The regular and LTO pipelines diverge starting from the loop vectorizer and ending with instcombine cleanup, but I don't know why that should happen. This patch unifies the passes at that stage of the pipelines. The old pass manager is updated to keep it synchronized.
To prevent unintended divergence in the future, I created a helper function so changes to this part of the pipeline will remain identical between regular and LTO. We can add an isLTO flag is we really want them to be different.
The difference for the regular pipeline is that we unroll directly after the loop vectorizer instead of waiting until after SLP/VectorCombine. That eliminates the need for one stage of instcombine. This reduced compile-time by about 2.7%:
https://llvm-compile-time-tracker.com/?config=LegacyPM-O3&stat=instructions&remote=rotateright
The difference for the LTO pipeline is that we inherit a run of LoopLoadElimination and drop SCCP, InstCombine, BDCE, and AlignmentFromAssumptions. This reduced compile-time by about 1.8%:
https://llvm-compile-time-tracker.com/?config=LegacyPM-ReleaseLTO-g&stat=instructions&remote=rotateright
(You can see that the results for NewPM are similar, but I wasn't sure how to squash the intermediate experiments to show that directly in the tables.)

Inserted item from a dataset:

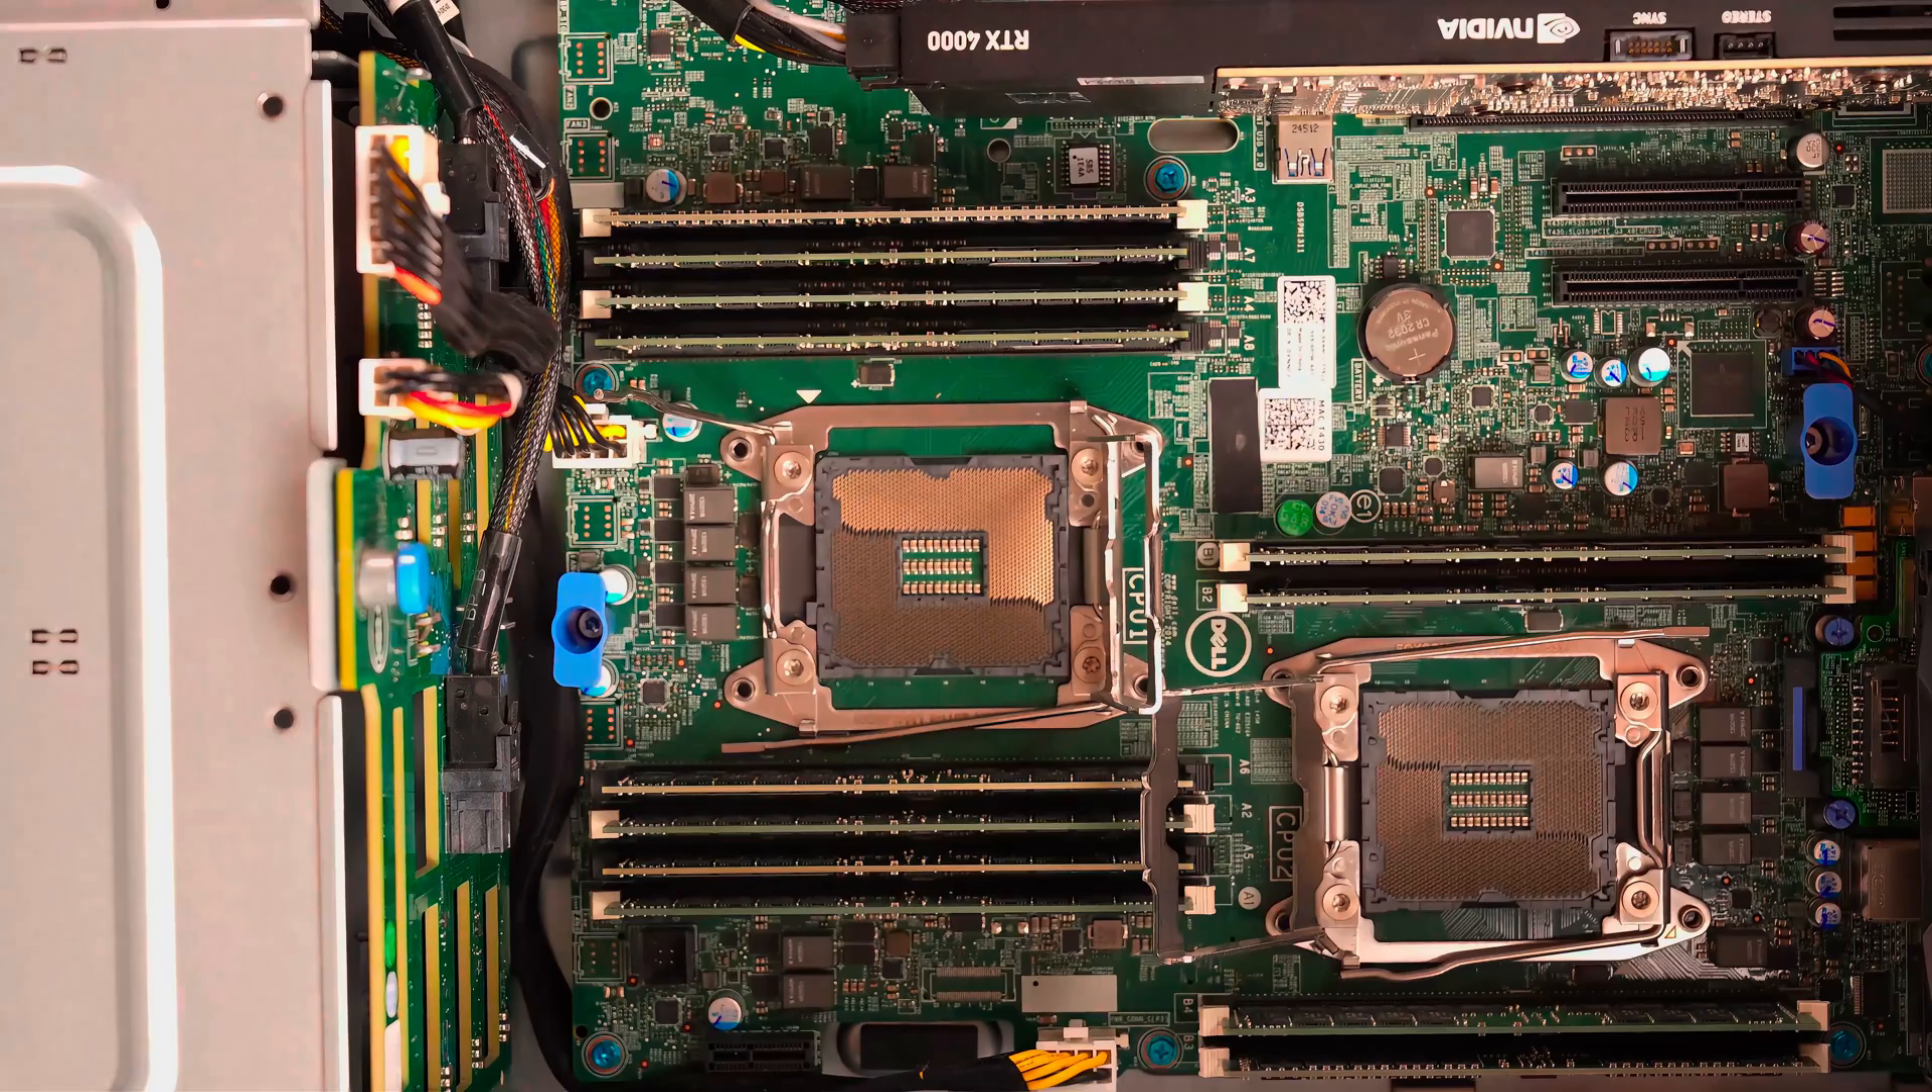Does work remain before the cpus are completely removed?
No.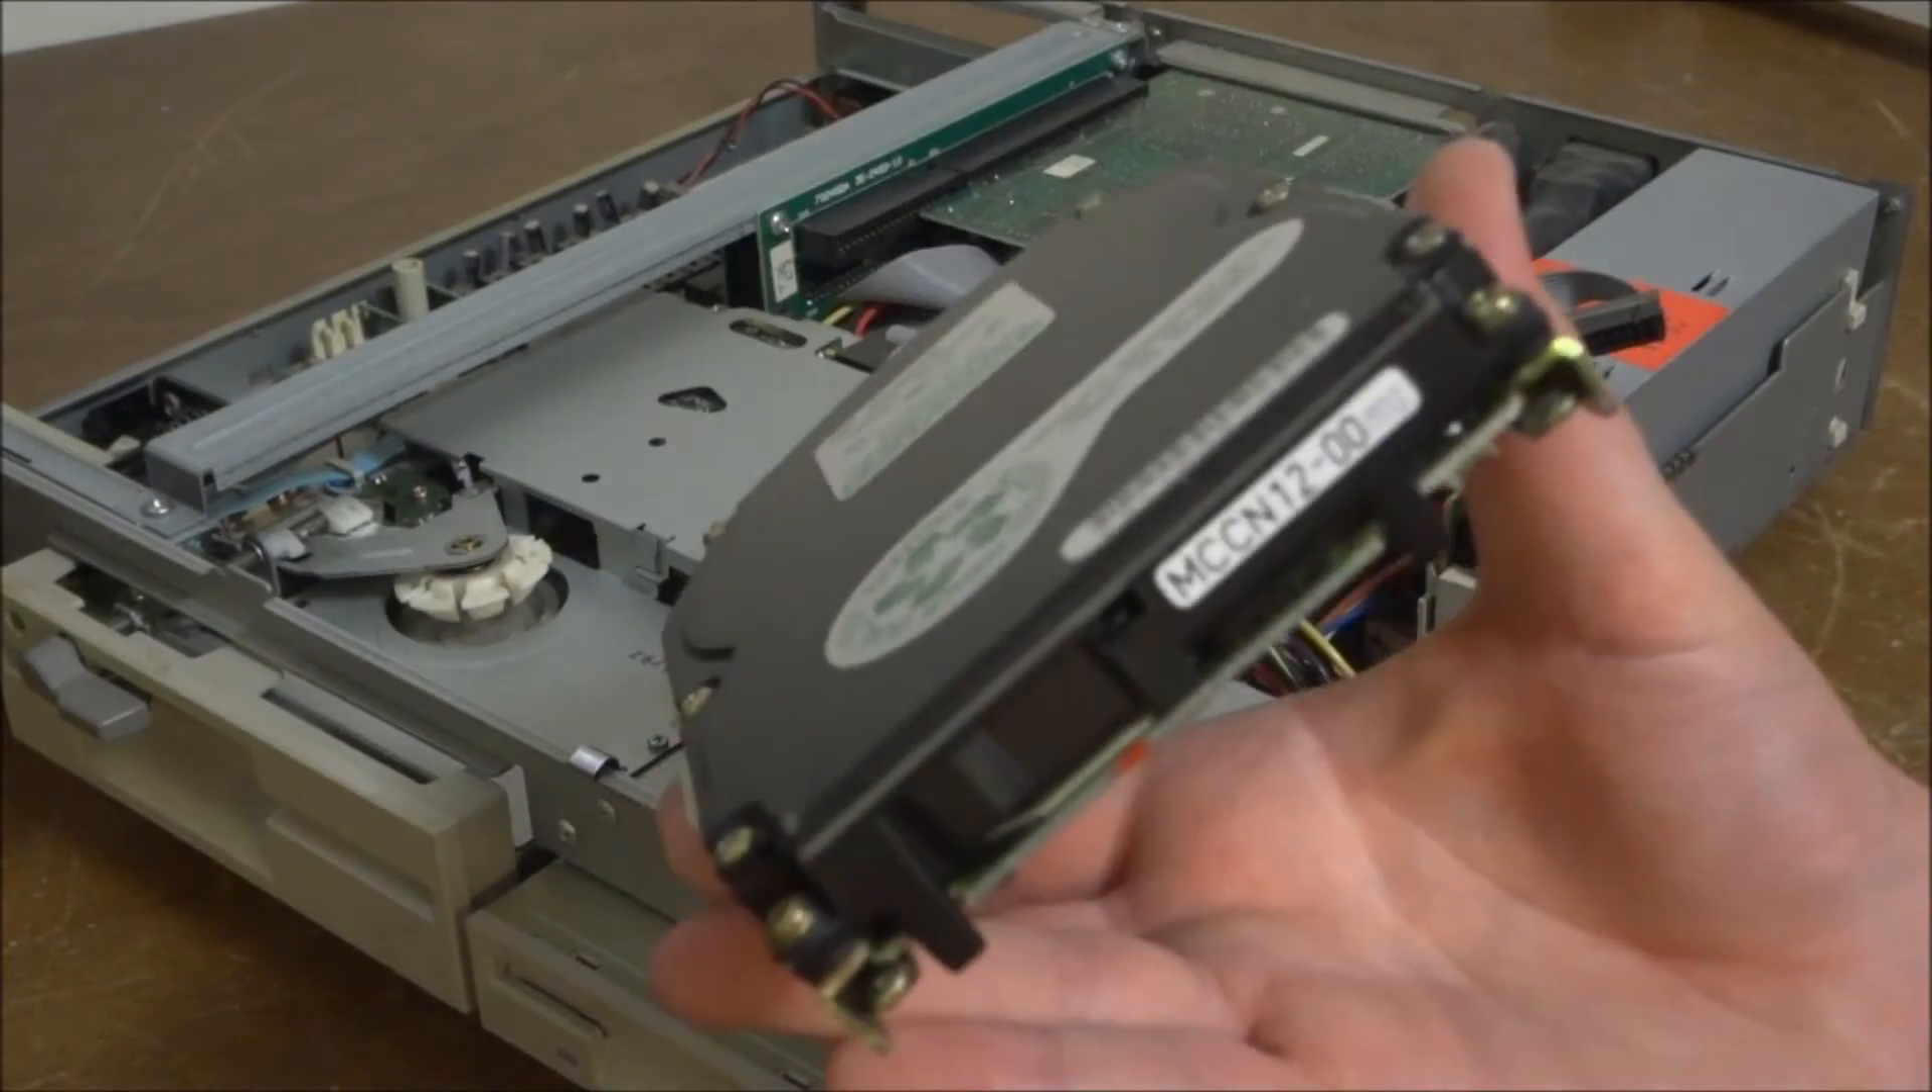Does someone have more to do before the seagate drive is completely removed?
No.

We may see perf regressions from these changes, but then we can add/move passes to recover and add tests to verify/document that the changes are intentional. Right now, we only have tests that show less unrolling for x86, but that doesn't actually seem like a bad thing to me.
These pipeline changes were suggested by the discussion in D100802 (but this patch doesn't change the LICM difference).

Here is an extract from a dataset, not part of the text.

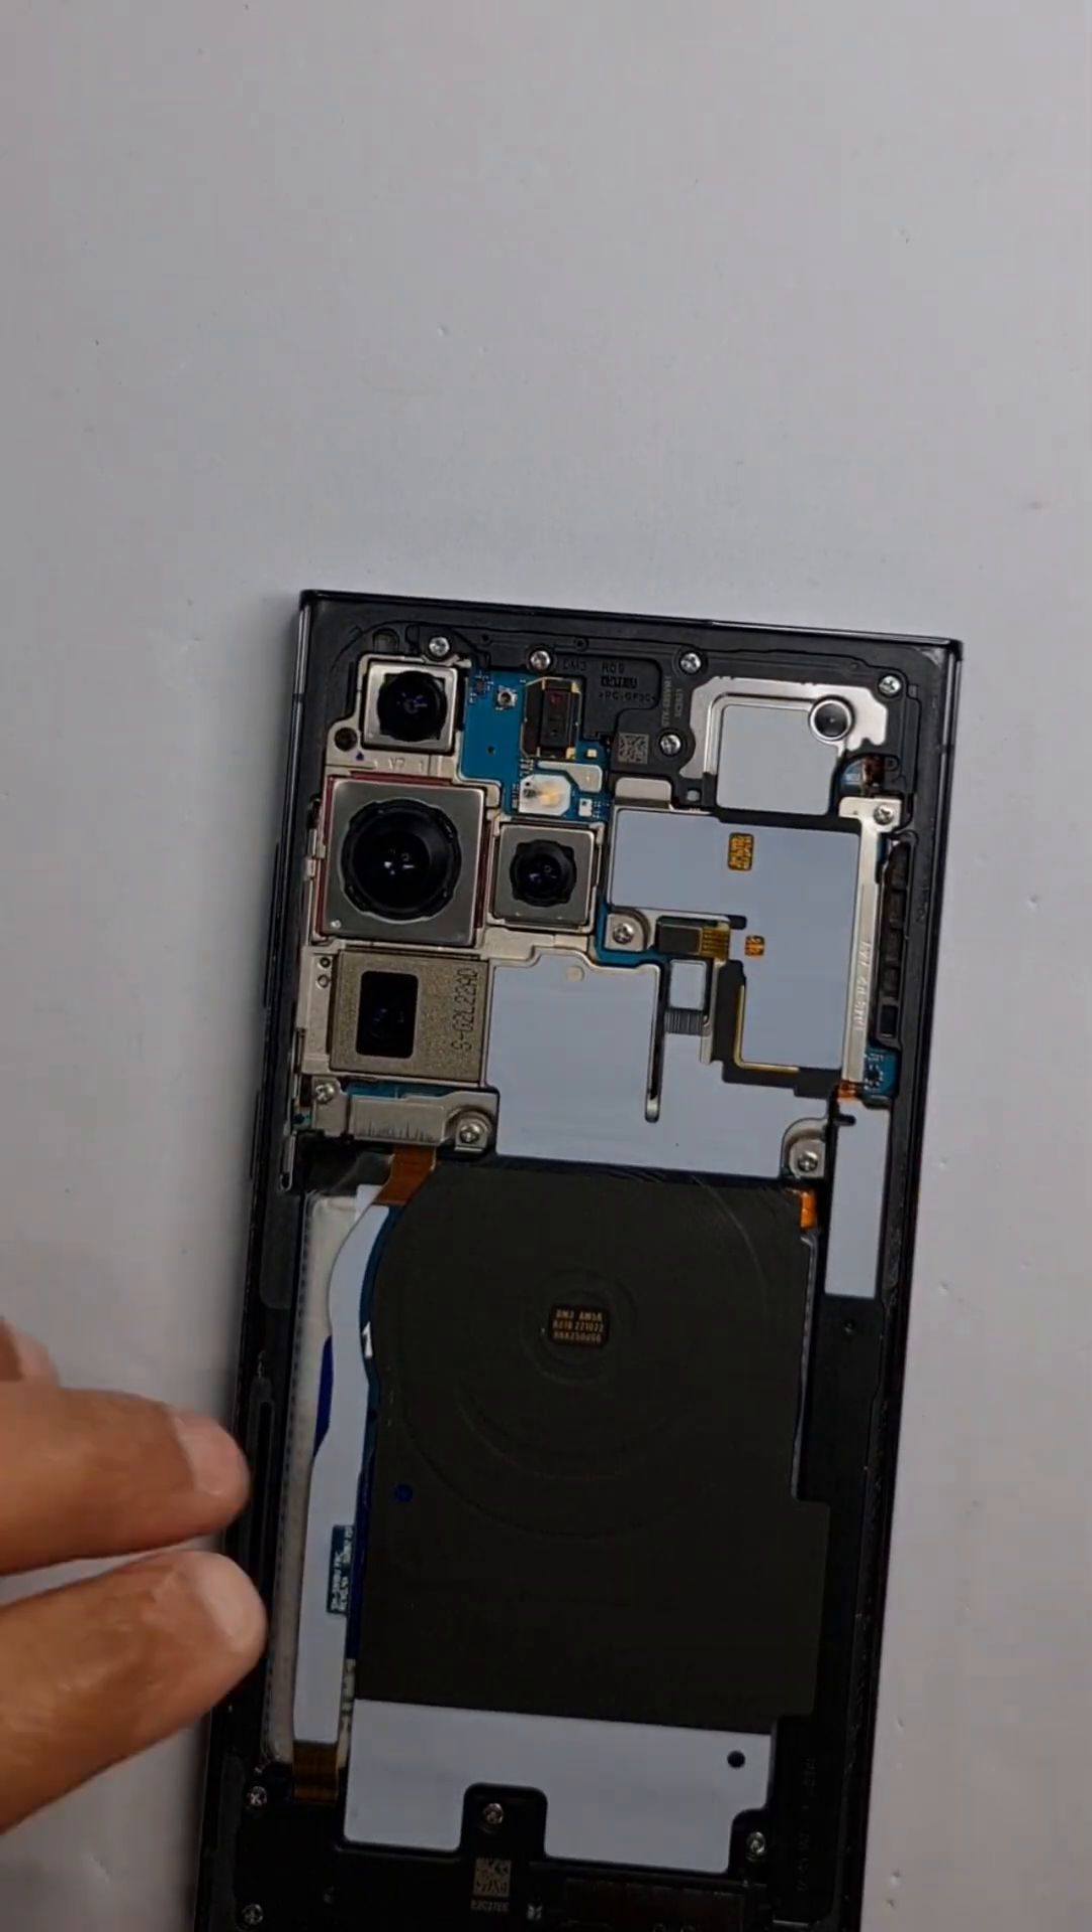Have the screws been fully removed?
No.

I'm not sure what this comment is trying to say exactly. I think it's coming from somewhere that is very old and out of date now.

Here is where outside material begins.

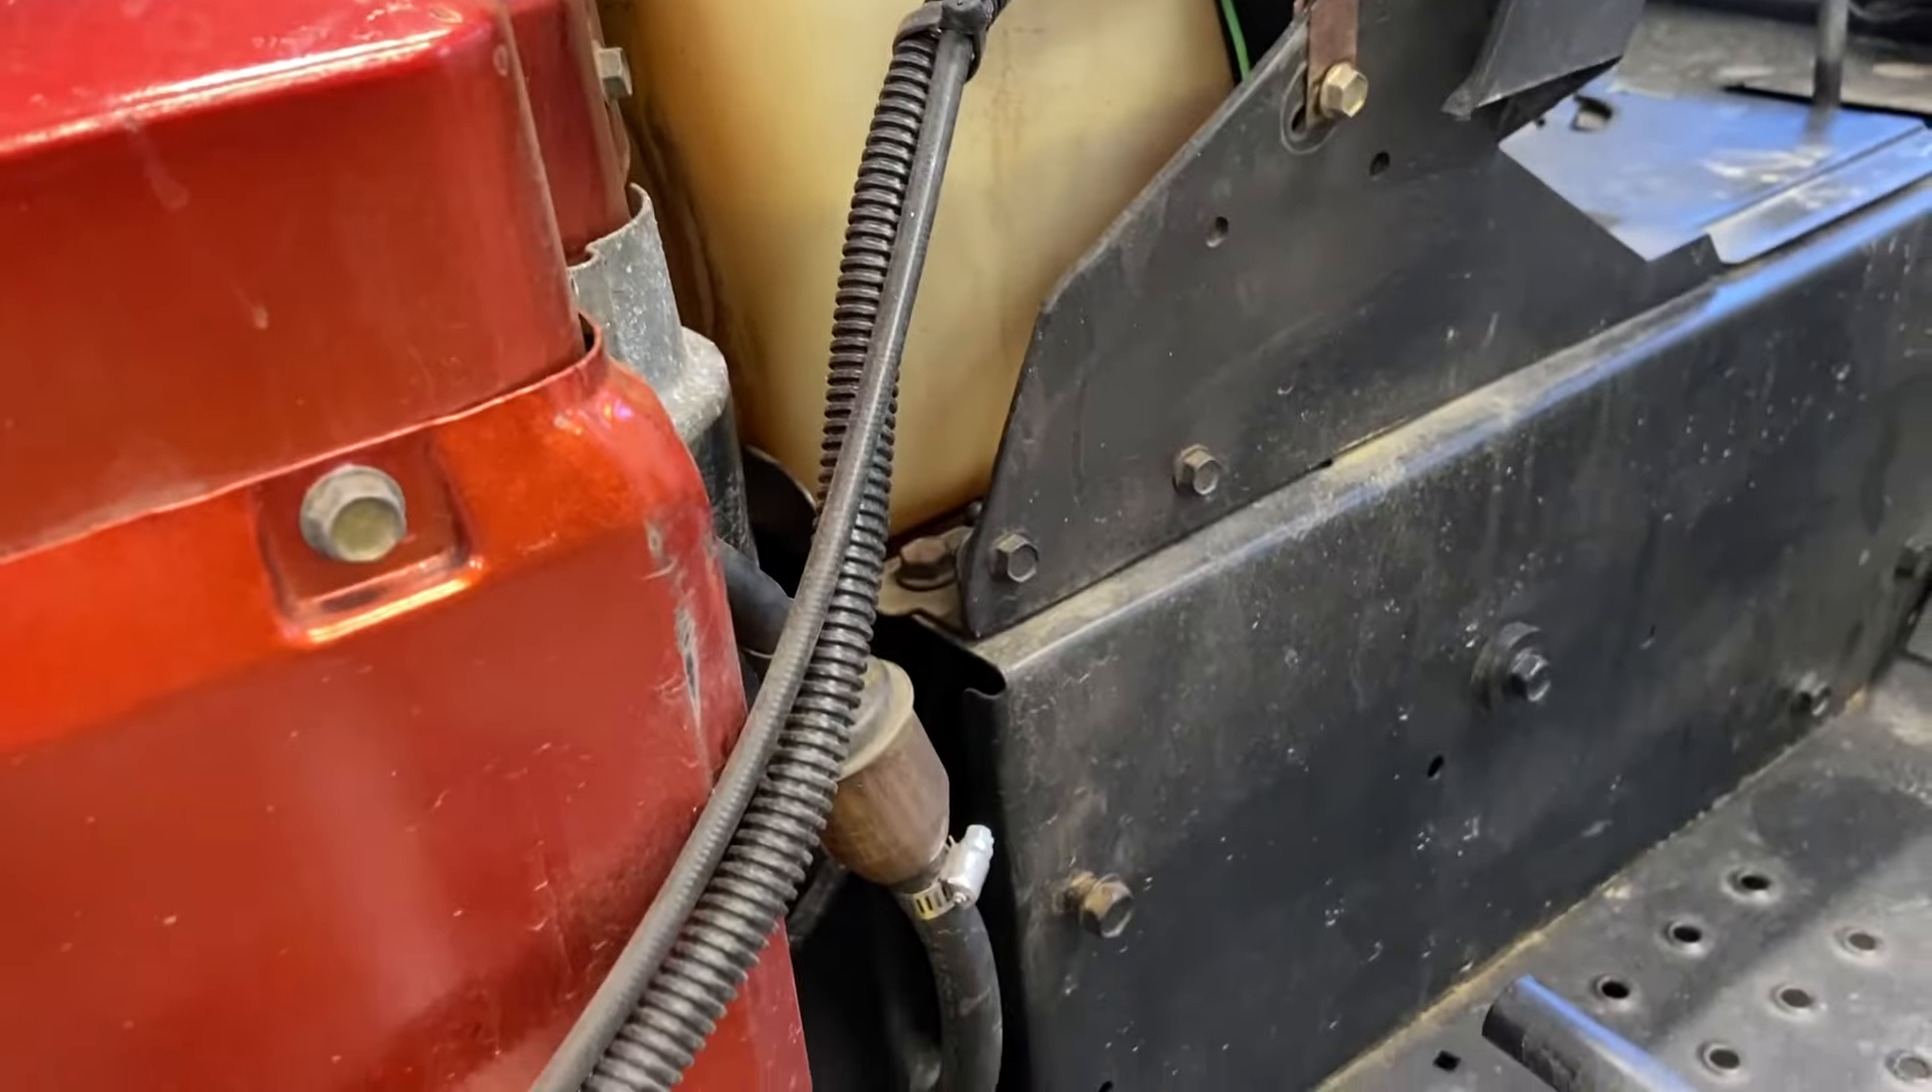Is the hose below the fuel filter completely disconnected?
No.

My very high level understand of the pass pipeline, at least for non-LTO in terms of loops is that we do:
There are some extra simplifications that need to happen in between too. The last unrolling, especially on smaller inorder cores has nothing really to do with vectorization. It's done near the end of the pipeline because the runtime unrolling isn't expected to be helpful to anything else, but up to that point we have not done runtime unrolling.